Immer wieder erstaunen Lokalredakteure ihre Mitmenschen wegen ihres schier unglaublichen Wissens (Ironie!). So saß ein Marktredwitzer Redakteur kürzlich mit Kollegen und Mitarbeitern einer Verwaltung am Mittagstisch. Irgendjemand zitierte den Bibelspruch "Suche der Stadt Bestes". Ganz beiläufig kommentierte der Marktredwitzer Redaktionsleiter "ach ja, Jeremia 29". Stille. Das konnte jetzt niemand glauben. Ist der Mann tatsächlich derart bibelfest, dass er auf Anhieb ein Bibelzitat aus dem Alten Testament dem richtigen Propheten zuordnen kann? Ja, ist er. Zumindest in diesem Fall. Wenige Tage vorher war in einem Frankenpost -Artikel über einen Pfarrer genau dieser Bibelspruch zitiert worden. Da sieht man es: Zeitungsschreiben und -lesen bildet eben doch.

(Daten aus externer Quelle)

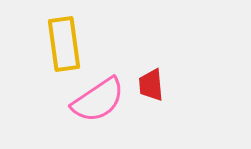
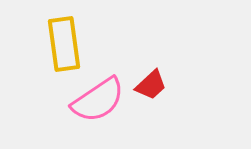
red trapezoid: rotated 128 degrees counterclockwise
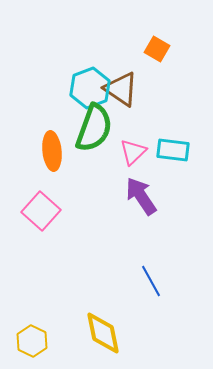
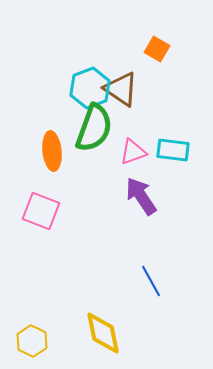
pink triangle: rotated 24 degrees clockwise
pink square: rotated 21 degrees counterclockwise
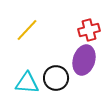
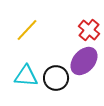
red cross: rotated 35 degrees counterclockwise
purple ellipse: moved 1 px down; rotated 24 degrees clockwise
cyan triangle: moved 1 px left, 7 px up
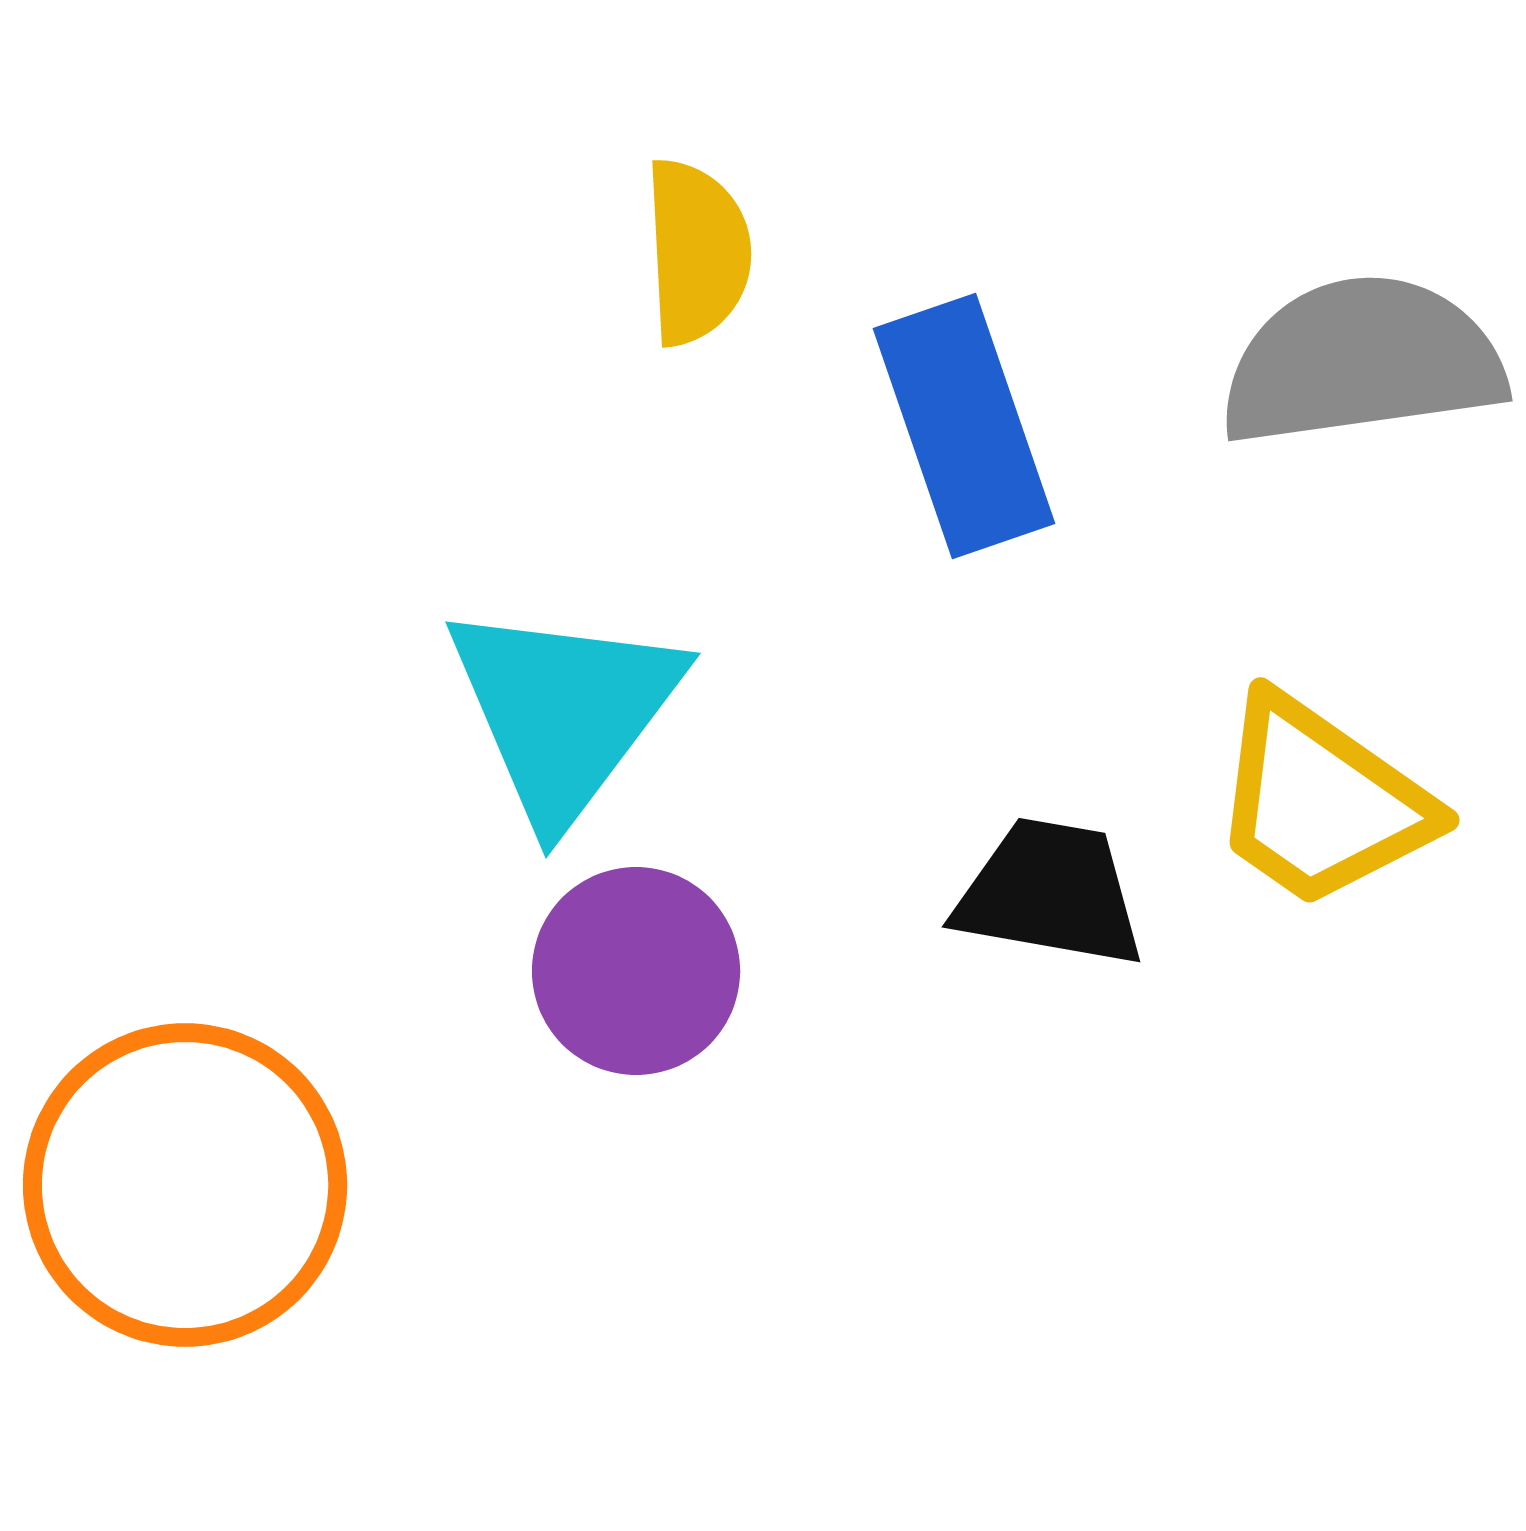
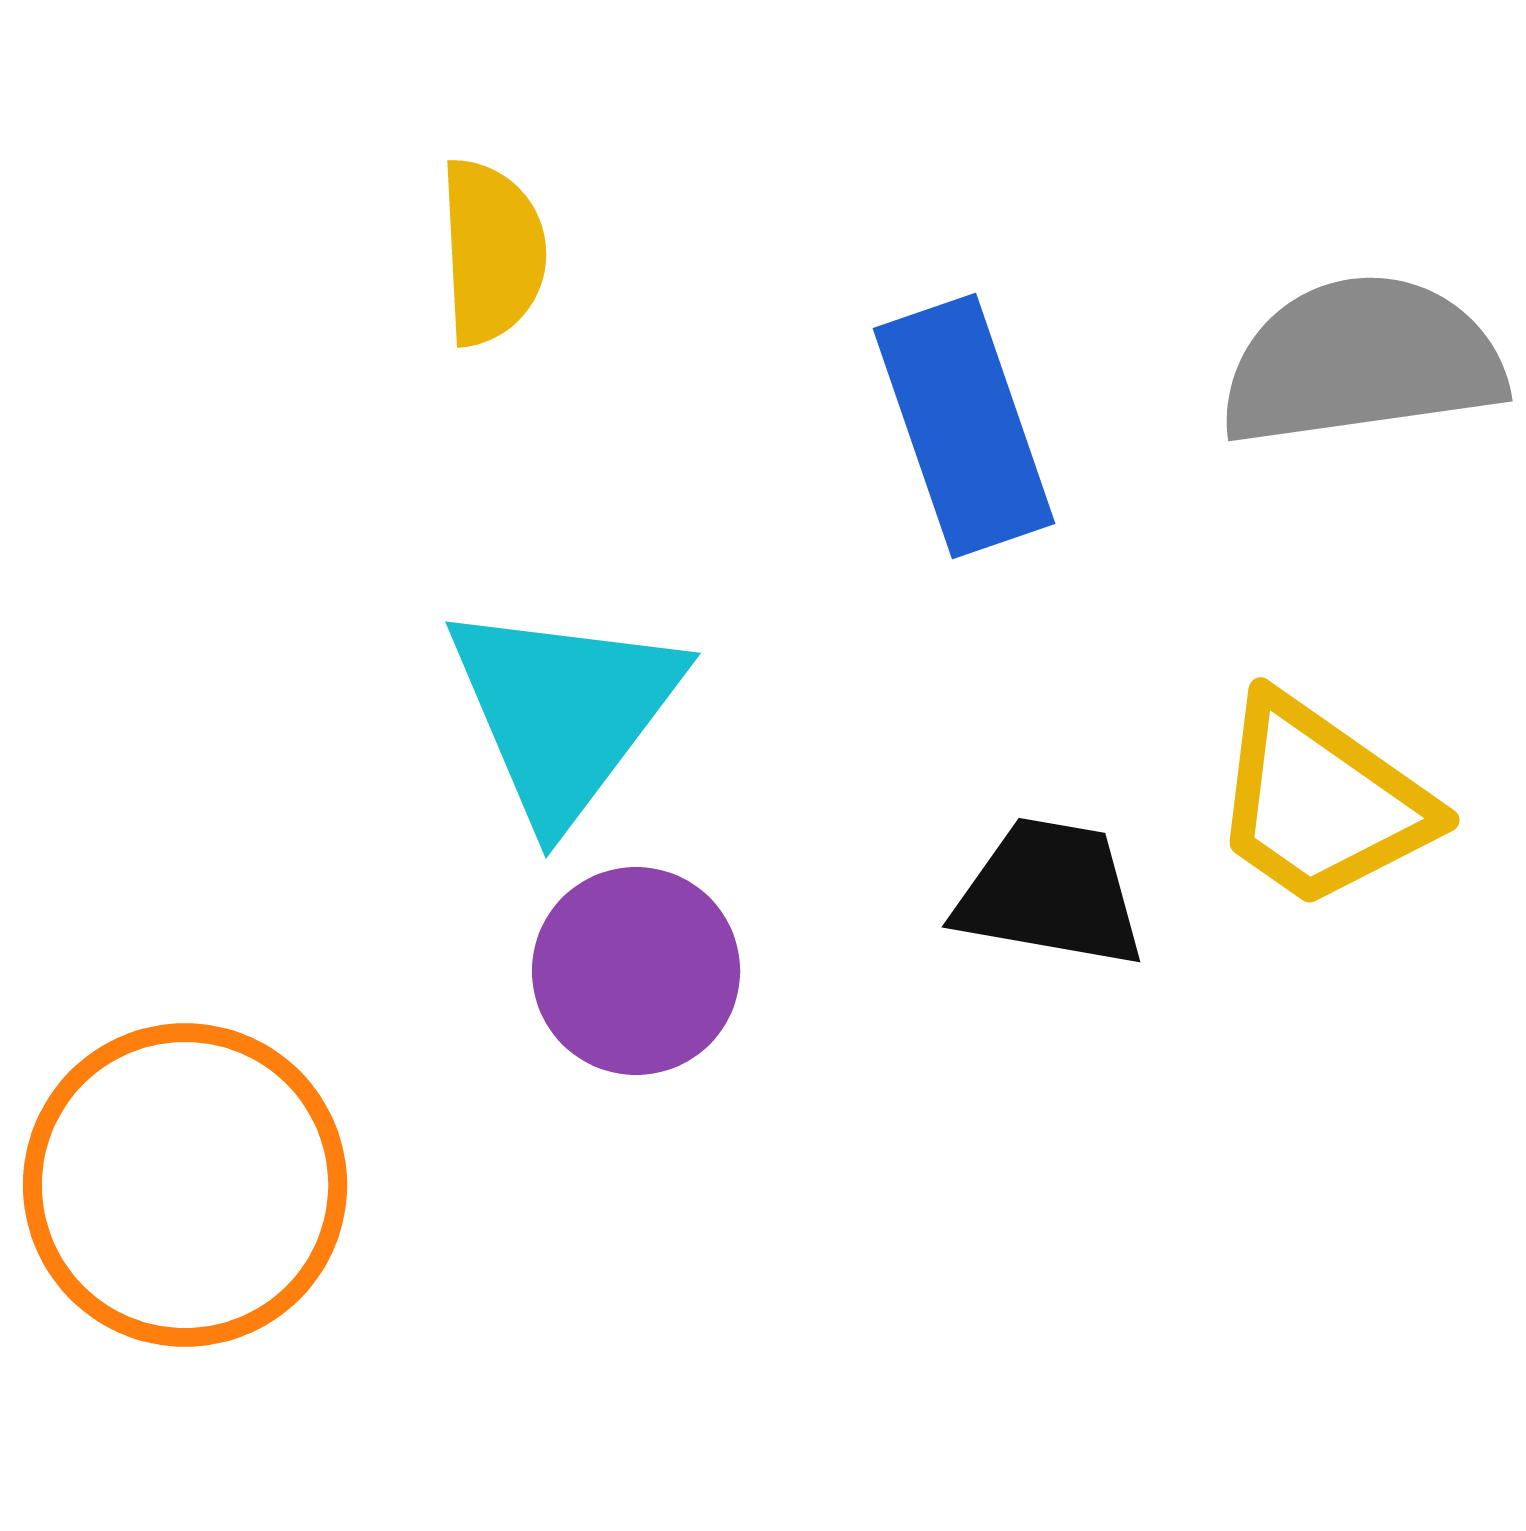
yellow semicircle: moved 205 px left
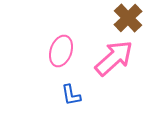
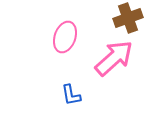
brown cross: rotated 24 degrees clockwise
pink ellipse: moved 4 px right, 14 px up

Journalisten trauen sich ja viel zu. Einer aus dem Fichtelgebirge offenbar ein bisschen mehr. Der Mann ist seit Jahren Gerichtsreporter. Er ist mit den meisten Richtern und Anwälten im Amtsgericht per Du und kennt auch so einige Ganoven aus der Region. Offenbar kann er ziemlich gut einschätzen, wie ein Richter tickt. Als er einer Verhandlung beiwohnte, bei der sich der Angeklagte um Kopf und Kragen redete, obwohl der Richter einen guten Kompromiss als Urteil vorgeschlagen hatte, bat unser Reporter kurzerhand um eine Unterbrechung der Verhandlung. Etwas überrascht gab der Richter dem ungewöhnlichen Gesuch vom Mann hinterm Pressetisch statt. In der fünfminütigen Pause wechselte der Journalist schnell mal die Rolle und ließ dem erstaunten Angeklagten eine fundierte Rechtsberatung angedeihen. Wenig später ging der Klein-Ganove auf den Kompromissvorschlag des Richters ein und kam mit einem blauen Auge davon: Eine Geldstrafe und eine relativ kurze Bewährungszeit.